Photo by Drew Angerer/Getty
Let’s start with a question: How do you feel today? How do you feel on the eve of Donald Trump leaving the White House, of Joe Biden officially taking over as the American president?
If you’re reading Paste, there’s a greater-than-50-percent chance that on some level, you’re thrilled. I feel it too, just like I felt it on election, um, week, when it became clear that Biden was going to win. On both a psychological and a visceral level, Trump occupying the White House was a nightmare. The policies could have been worse, admittedly, a fact that owes itself mostly to his incompetence, but from damaging fiscal maneuvers like the tax bill to the separation policy that shocked and enraged us, it was a dark onslaught. On the management side, it was steadily bad until COVID-19 hit, at which point it became criminally deficient. And on a rational level, it was alternately embarrassing and (mostly) infuriating to watch a smug egomaniac grin his crude way through a full term as our leader, cheered on at every step by the foot soldiers who would never (will never) leave his side.
At the end of all that, of course it’s normal to feel relief and even a sense of joy. But the reality behind all this is that when someone like Trump takes office, he never really leaves. The legacy of a man who loomed this large in the national conscience does not end the minute he’s off the grounds and the next one is sworn in. That may sound dire—who wants Trump around forever, even symbolically?—but in fact it’s a neutral truth, and the outcome depends on how we react.
On the negative side, we’re not off to a flying start. I’ve written before about the polarization of America, which was in full swing long before Trump came around, and which laid the ground both for his initial campaign and his lingering popularity. The key trait of a polarized people is that they will not change their minds. We’ve seen this phenomenon play out over and over again with Trump supporters, who meet each new outrage with a few tried-and-true tactics, most of which depend on arguing that the other side has done the same or worse, or, more recently, simply insisting that all criticism is a lie. Another uncomfortable truth is that polarization breeds polarization, which means that to a less intense and less sociopathic degree, we’ve begun to see the same intransigence on the left. If your dream for America is that the Trump years will prompt a reckoning that results in material gains for our people, polarization is your greatest enemy. It prevents both Trumpists and liberals from embracing anything remotely progressive, the former because anything on the left is broadly seen as the enemy (regardless of how the left’s policies would materially improve their lives), and the latter because any deviation from doctrinaire democratic establishment capitalism will be seen as dividing the party and making it harder to keep the enemy out of power.
When neither side will budge, and the sides are roughly equal, we call this a stalemate.
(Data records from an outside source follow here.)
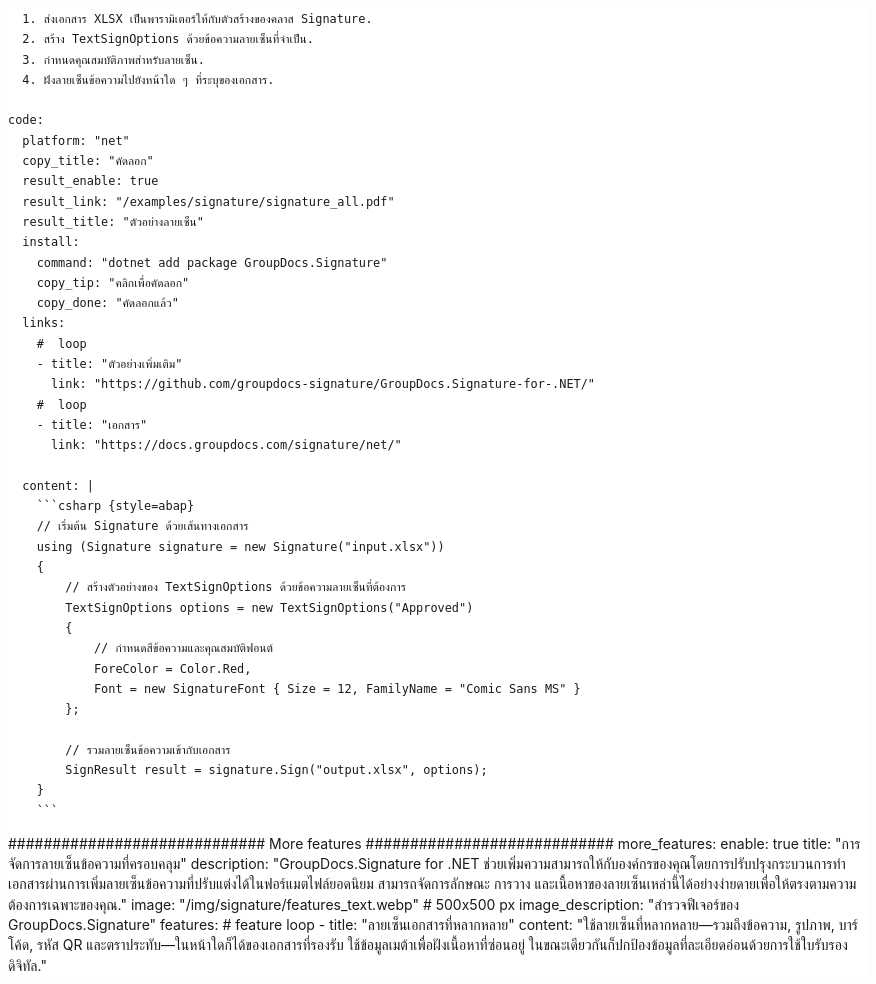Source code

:       1. ส่งเอกสาร XLSX เป็นพารามิเตอร์ให้กับตัวสร้างของคลาส Signature.
      2. สร้าง TextSignOptions ด้วยข้อความลายเซ็นที่จำเป็น.
      3. กำหนดคุณสมบัติภาพสำหรับลายเซ็น.
      4. ฝังลายเซ็นข้อความไปยังหน้าใด ๆ ที่ระบุของเอกสาร.
   
    code:
      platform: "net"
      copy_title: "คัดลอก"
      result_enable: true
      result_link: "/examples/signature/signature_all.pdf"
      result_title: "ตัวอย่างลายเซ็น"
      install:
        command: "dotnet add package GroupDocs.Signature"
        copy_tip: "คลิกเพื่อคัดลอก"
        copy_done: "คัดลอกแล้ว"
      links:
        #  loop
        - title: "ตัวอย่างเพิ่มเติม"
          link: "https://github.com/groupdocs-signature/GroupDocs.Signature-for-.NET/"
        #  loop
        - title: "เอกสาร"
          link: "https://docs.groupdocs.com/signature/net/"
          
      content: |
        ```csharp {style=abap}
        // เริ่มต้น Signature ด้วยเส้นทางเอกสาร
        using (Signature signature = new Signature("input.xlsx"))
        {
            // สร้างตัวอย่างของ TextSignOptions ด้วยข้อความลายเซ็นที่ต้องการ
            TextSignOptions options = new TextSignOptions("Approved")
            {
                // กำหนดสีข้อความและคุณสมบัติฟอนต์
                ForeColor = Color.Red,
                Font = new SignatureFont { Size = 12, FamilyName = "Comic Sans MS" }
            };

            // รวมลายเซ็นข้อความเข้ากับเอกสาร
            SignResult result = signature.Sign("output.xlsx", options);
        }
        ```            

############################# More features ############################
more_features:
  enable: true
  title: "การจัดการลายเซ็นข้อความที่ครอบคลุม"
  description: "GroupDocs.Signature for .NET ช่วยเพิ่มความสามารถให้กับองค์กรของคุณโดยการปรับปรุงกระบวนการทำเอกสารผ่านการเพิ่มลายเซ็นข้อความที่ปรับแต่งได้ในฟอร์แมตไฟล์ยอดนิยม สามารถจัดการลักษณะ การวาง และเนื้อหาของลายเซ็นเหล่านี้ได้อย่างง่ายดายเพื่อให้ตรงตามความต้องการเฉพาะของคุณ."
  image: "/img/signature/features_text.webp" # 500x500 px
  image_description: "สำรวจฟีเจอร์ของ GroupDocs.Signature"
  features:
    # feature loop
    - title: "ลายเซ็นเอกสารที่หลากหลาย"
      content: "ใช้ลายเซ็นที่หลากหลาย—รวมถึงข้อความ, รูปภาพ, บาร์โค้ด, รหัส QR และตราประทับ—ในหน้าใดก็ได้ของเอกสารที่รองรับ ใช้ข้อมูลเมต้าเพื่อฝังเนื้อหาที่ซ่อนอยู่ ในขณะเดียวกันก็ปกป้องข้อมูลที่ละเอียดอ่อนด้วยการใช้ใบรับรองดิจิทัล."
The problem is that while the word implies a kind of status quo, we know from experience that when a nation is stuck in its respective ruts, what actually happens is that everything becomes worse. Sometimes the devolution is slow and sometimes it’s rapid, but without major change, the general trend is always downward. And the important point on this front is that Trump has ratcheted up this polarization to a dizzying fever pitch. In the last year, we’ve seen riots on the street and an attack on the Capitol, all in the name of political activism. Trump has made it wildly difficult to bridge this gap, since his major contribution to American life was to widen the chasm. It’s a gift you have to assume he’ll keep giving from outside the seat of power.
There is also the problem of what a successful progressive candidate would look like, and how he or she would operate. A two-party system is more than a bureaucratic curiosity; it’s a state of mind. What that means is that along with a set of economic policies (for instance), being a Democrat comes with an implied set of cultural values. As it happens, those cultural values tend to be far more irresistible and end up occupying an outsize spot in the discourse, to the extent that a MAGA Republican could never support someone like Bernie Sanders, since along with Medicare For All or free public education, Sanders comes as part of a package that includes what they would derisively refer to as “wokeness.” And for many, that’s a deal-breaker.